C'était vrai. Ratu revenait vers la tranchée, sa tranchée, la queue en l'air; suivi de Fritz, Karl et Hans, désarmés, les bras éperdûment levés.—Parfois il se mettait sur le côté de ses hommes, comme un petit sergent, pour les mieux surveiller, d'un œil narquois, ou bien il s'arrêtait, afin d'avoir le plaisir de les voir défiler devant lui, puis reprenait le galop et se remettait à leur tête. Les trois Allemands ne bronchaient pas, se laissant docilement conduire par ce lutin noir, si malin qu'il leur faisait un peu peur. Ils ne pouvaient s'empêcher de penser:—«Jusqu'à leurs chats qui sont plus fins que nous!»

Je vous laisse à deviner quel accueil on fit aux prisonniers de Ratu: C'étaient des prisonniers de qualité! Des prisonniers de chat, on n'en voit pas tous les jours. Aussi les bourra-t-on de rata, et puis, bien restaurés, on les emmena à l'arrière, et on ne les revit plus.
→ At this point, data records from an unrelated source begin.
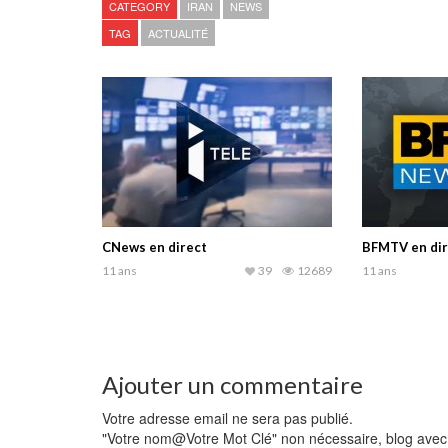
CATEGORY
IRAN
NEWS
TAG
ACTUALITÉ
CNews en direct
BFMTV en dir
11 ans
39
12689
11 ans
Ajouter un commentaire
Votre adresse email ne sera pas publié.
"Votre nom@Votre Mot Clé" non nécessaire, blog avec li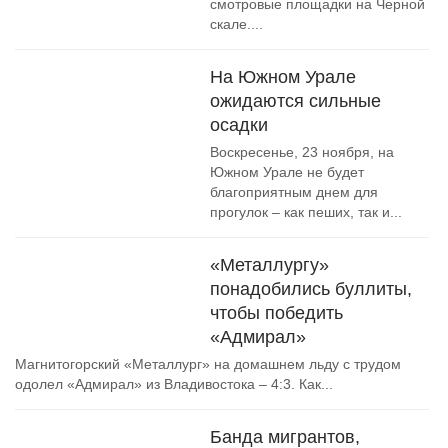
смотровые площадки на Черной
скале....
На Южном Урале
ожидаются сильные
осадки
Воскресенье, 23 ноября, на
Южном Урале не будет
благоприятным днем для
прогулок – как пеших, так и...
«Металлургу»
понадобились буллиты,
чтобы победить
«Адмирал»
Магнитогорский «Металлург» на домашнем льду с трудом
одолел «Адмирал» из Владивостока – 4:3. Как...
Банда мигрантов,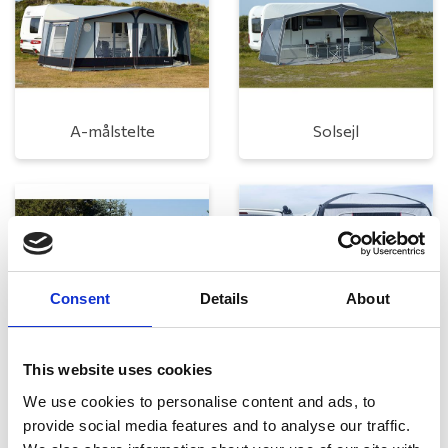
A-målstelte
Solsejl
Consent
Details
About
Universaltelte
Autocampertelte
This website uses cookies
We use cookies to personalise content and ads, to
provide social media features and to analyse our traffic.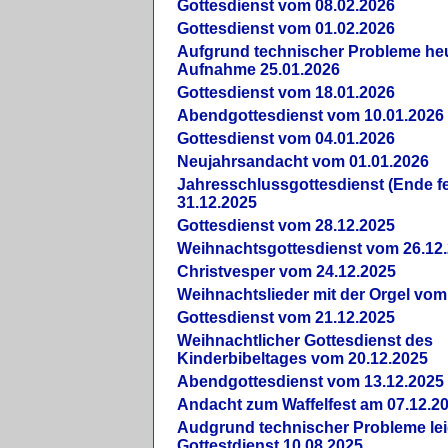
Gottesdienst vom 08.02.2026
Gottesdienst vom 01.02.2026
Aufgrund technischer Probleme heut
Aufnahme 25.01.2026
Gottesdienst vom 18.01.2026
Abendgottesdienst vom 10.01.2026
Gottesdienst vom 04.01.2026
Neujahrsandacht vom 01.01.2026
Jahresschlussgottesdienst (Ende fe
31.12.2025
Gottesdienst vom 28.12.2025
Weihnachtsgottesdienst vom 26.12
Christvesper vom 24.12.2025
Weihnachtslieder mit der Orgel vom
Gottesdienst vom 21.12.2025
Weihnachtlicher Gottesdienst des
Kinderbibeltages vom 20.12.2025
Abendgottesdienst vom 13.12.2025
Andacht zum Waffelfest am 07.12.2
Audgrund technischer Probleme lei
Gottestdienst 10.08.2025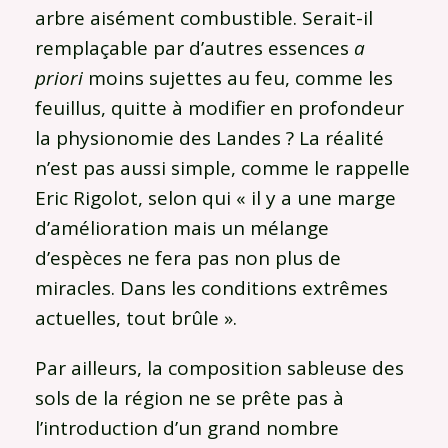
arbre aisément combustible. Serait-il
remplaçable par d’autres essences
a
priori
moins sujettes au feu, comme les
feuillus, quitte à modifier en profondeur
la physionomie des Landes ? La réalité
n’est pas aussi simple, comme le rappelle
Eric Rigolot, selon qui « il y a une marge
d’amélioration mais un mélange
d’espèces ne fera pas non plus de
miracles. Dans les conditions extrêmes
actuelles, tout brûle ».
Par ailleurs, la composition sableuse des
sols de la région ne se prête pas à
l’introduction d’un grand nombre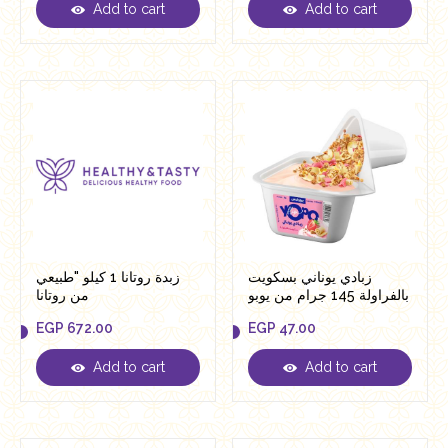
Add to cart
Add to cart
EGP
301.00
EGP
41.00
زبادي يوناني بسكويت
زبدة روتانا 1 كيلو "طبيعي
بالفراولة 145 جرام من يوبو
من روتانا
EGP
672.00
EGP
47.00
Add to cart
Add to cart
EGP
672.00
EGP
47.00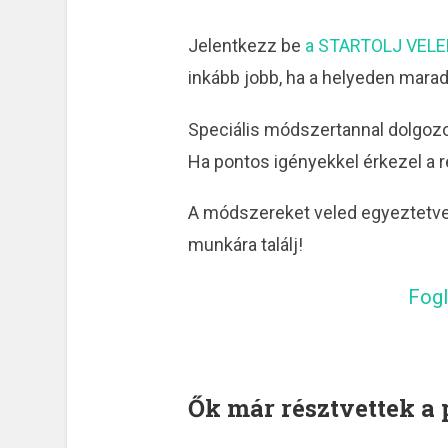
Jelentkezz be
a STARTOLJ VELEM
inkább jobb, ha a helyeden mara
Speciális módszertannal dolgoz
Ha pontos igényekkel érkezel a 
A módszereket veled egyeztetve 
munkára találj!
Fogl
Ők már résztvettek 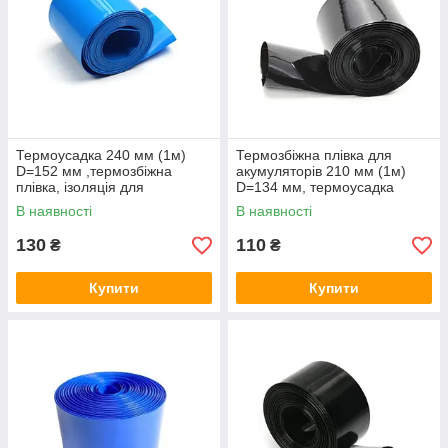
Термоусадка 240 мм (1м)
Термозбіжна плівка для
D=152 мм ,термозбіжна
акумуляторів 210 мм (1м)
плівка, ізоляція для
D=134 мм, термоусадка
складання акумуляторів
В наявності
В наявності
130
110
₴
₴
Купити
Купити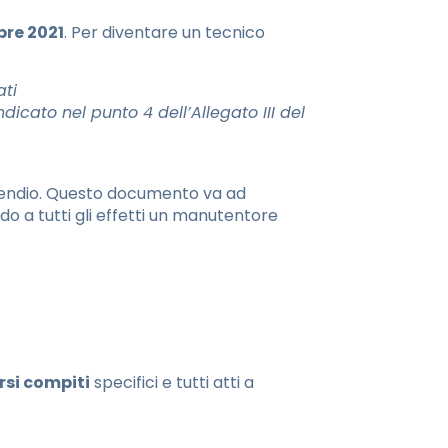
bre 2021
. Per diventare un tecnico
ati
icato nel punto 4 dell’Allegato III del
ncendio. Questo documento va ad
do a tutti gli effetti un manutentore
rsi compiti
specifici e tutti atti a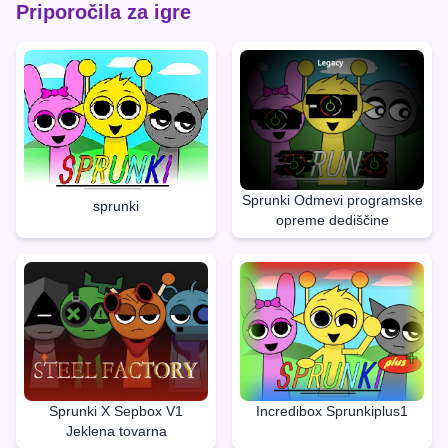
Priporočila za igre
Sprunki Odmevi programske
sprunki
opreme dediščine
Sprunki X Sepbox V1
Incredibox Sprunkiplus1
Jeklena tovarna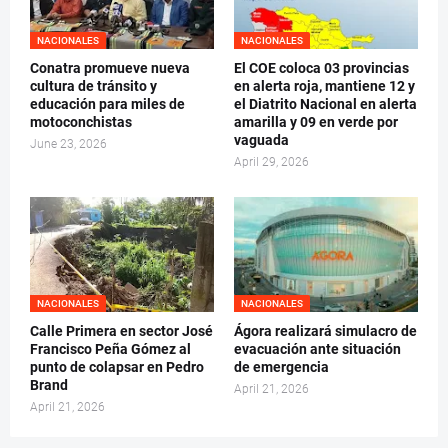
NACIONALES
NACIONALES
Conatra promueve nueva
El COE coloca 03 provincias
cultura de tránsito y
en alerta roja, mantiene 12 y
educación para miles de
el Diatrito Nacional en alerta
motoconchistas
amarilla y 09 en verde por
vaguada
June 23, 2026
April 29, 2026
NACIONALES
NACIONALES
Calle Primera en sector José
Ágora realizará simulacro de
Francisco Peña Gómez al
evacuación ante situación
punto de colapsar en Pedro
de emergencia
Brand
April 21, 2026
April 21, 2026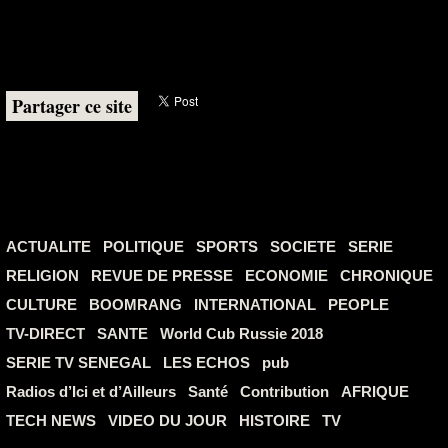
Partager ce site
ACTUALITE
POLITIQUE
SPORTS
SOCIETE
SERIE
RELIGION
REVUE DE PRESSE
ECONOMIE
CHRONIQUE
CULTURE
BOOMRANG
INTERNATIONAL
PEOPLE
TV-DIRECT
SANTE
World Cub Russie 2018
SERIE TV SENEGAL
LES ECHOS
pub
Radios d’Ici et d’Ailleurs
Santé
Contribution
AFRIQUE
TECH NEWS
VIDEO DU JOUR
HISTOIRE
TV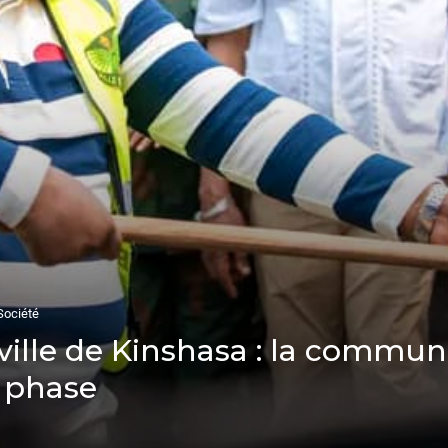
Société
 ville de Kinshasa : la commu
e phase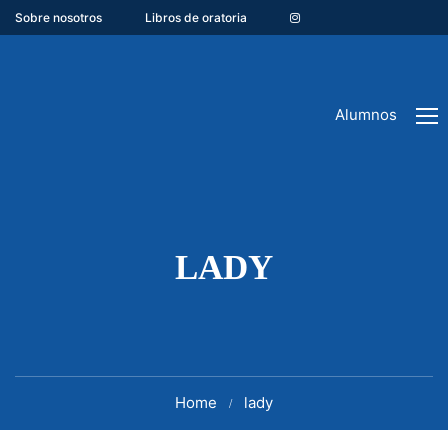
Sobre nosotros
Libros de oratoria
Alumnos
LADY
Home
lady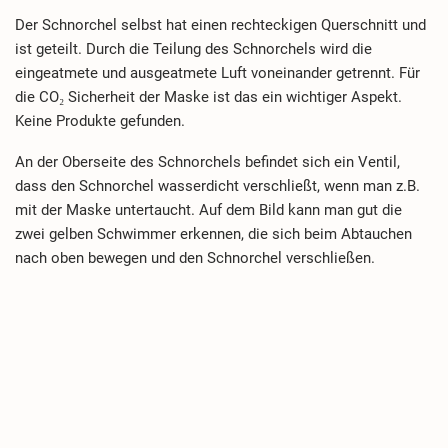
Der Schnorchel selbst hat einen rechteckigen Querschnitt und
ist geteilt. Durch die Teilung des Schnorchels wird die
eingeatmete und ausgeatmete Luft voneinander getrennt. Für
die CO₂ Sicherheit der Maske ist das ein wichtiger Aspekt.
Keine Produkte gefunden.
An der Oberseite des Schnorchels befindet sich ein Ventil,
dass den Schnorchel wasserdicht verschließt, wenn man z.B.
mit der Maske untertaucht. Auf dem Bild kann man gut die
zwei gelben Schwimmer erkennen, die sich beim Abtauchen
nach oben bewegen und den Schnorchel verschließen.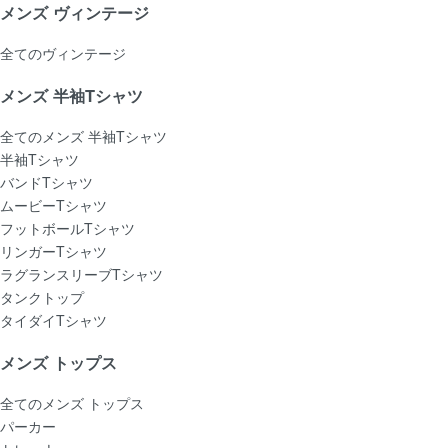
メンズ ヴィンテージ
全てのヴィンテージ
メンズ 半袖Tシャツ
全てのメンズ 半袖Tシャツ
半袖Tシャツ
バンドTシャツ
ムービーTシャツ
フットボールTシャツ
リンガーTシャツ
ラグランスリーブTシャツ
タンクトップ
タイダイTシャツ
メンズ トップス
全てのメンズ トップス
パーカー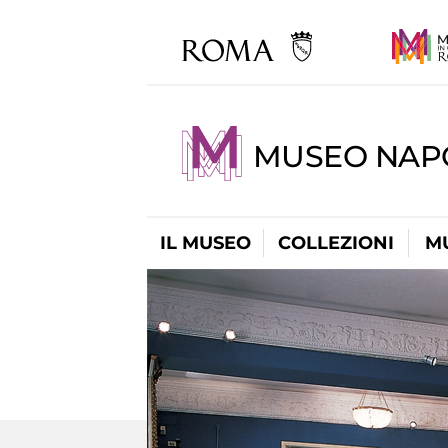
MUSEO NAP
IL MUSEO
COLLEZIONI
M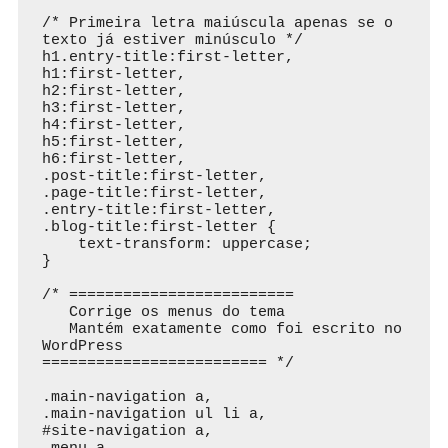
/* Primeira letra maiúscula apenas se o 
texto já estiver minúsculo */

h1.entry-title:first-letter,

h1:first-letter,

h2:first-letter,

h3:first-letter,

h4:first-letter,

h5:first-letter,

h6:first-letter,

.post-title:first-letter,

.page-title:first-letter,

.entry-title:first-letter,

.blog-title:first-letter {

    text-transform: uppercase;

}

/* =========================

   Corrige os menus do tema

   Mantém exatamente como foi escrito no 
WordPress

========================= */

.main-navigation a,

.main-navigation ul li a,

#site-navigation a,
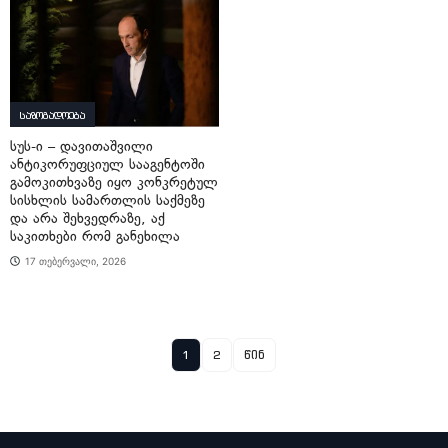
საზოგადოება
სუს-ი – დავითაშვილი
ანტიკორუფციულ სააგენტოში
გამოკითხვაზე იყო კონკრეტულ
სისხლის სამართლის საქმეზე
და არა შეხვედრაზე, აქ
საკითხები რომ განეხილა
17 თებერვალი, 2026
1
2
წინ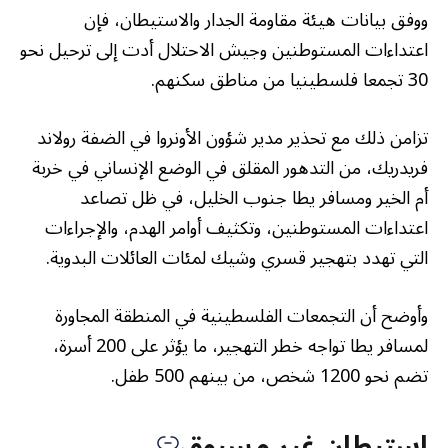
ووفق بيانات هيئة مقاومة الجدار والاستيطان، فإن
اعتداءات المستوطنين وجيش الاحتلال أدت إلى ترحيل نحو
30 تجمعا فلسطينيا من مناطق سكنهم.
تزامن ذلك مع تحذير مدير شؤون الأونروا في الضفة رولاند
فريدريك، من التدهور المقلق في الوضع الإنساني في خربة
أم الخير ومسافر يطا جنوب الخليل، في ظل تصاعد
اعتداءات المستوطنين، وتكثيف أوامر الهدم، والإجراءات
التي تهدد بتهجير قسري وشيك لمئات العائلات البدوية.
وأوضح أن التجمعات الفلسطينية في المنطقة المجاورة
لمسافر يطا تواجه خطر التهجير، ما يؤثر على 200 أسرة،
تضم نحو 1200 شخص، من بينهم 500 طفل.
استيطان غير مسبوق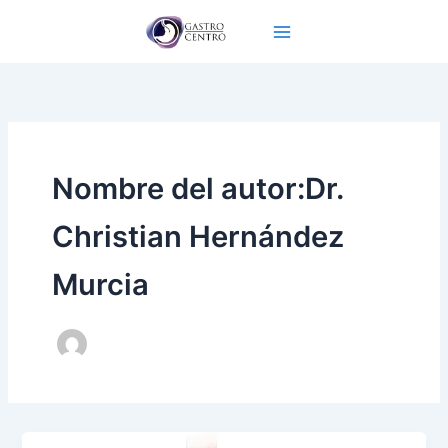
Ir
al
contenido
Nombre del autor:Dr.
Christian Hernández
Murcia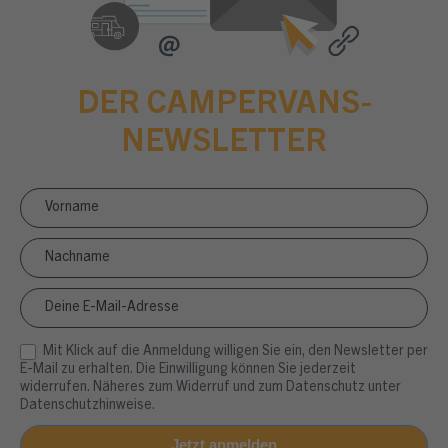
DER CAMPERVANS-
NEWSLETTER
Newsletter
Anmeldung
CV
Mit Klick auf die Anmeldung willigen Sie ein, den Newsletter per
E-Mail zu erhalten. Die Einwilligung können Sie jederzeit
widerrufen. Näheres zum Widerruf und zum Datenschutz unter
Datenschutzhinweise.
Mais ce fut le plus sérieusement du monde que le caporal Bigeois, au nom de toute l'escouade, proposa Ratu pour la croix de guerre.

—«Une croix de guerre en sucre d'orge?» répondit le capitaine.

—«Il ne l'aime pas beaucoup, mon capitaine.»

—«Écoutez, mes enfants, c'est déjà bien joli pour un chat d'avoir été proposé pour la croix. Tenez, je l'invite à déjeuner, et il aura une pâtée d'honneur, il aimera mieux ça!»

—«Ça n'empêche pas la croix, mon capitaine. Il l'a bien méritée. C'est tout de même trois Boches de moins de l'autre côté. C'est bien travaillé pour un chat.»

—«Eh bien, je lui ferai venir sa croix de l'arrière.»

Et le capitaine tint parole. La croix qui vint pour Ratu, c'était un joujou en zinc, pour écolier, mais on fut pourtant bien fier, à la 2e escouade, de l'attacher au collier de Ratu, à côté de sa plaque d'identité.

Ratu se laissa décorer avec une charmante modestie, et parut amusé du petit tintement que faisait sa croix contre sa médaille; tintement dont il sut bientôt jouer. Ses amis se disaient: «Il est content,—il s'ennuie,—il veut sa gamelle!»—selon que le drelin din din était allegro, ritenuto, ou agitato.

Les pâtées d'honneur se succédèrent durant de longs jours, car chaque escouade tint à offrir la sienne,—si bien que Ratu, le héros du secteur, le poilu des poilus, en eût quelques glorieuses indigestions!... Ce fut l'envers de sa croix de guerre.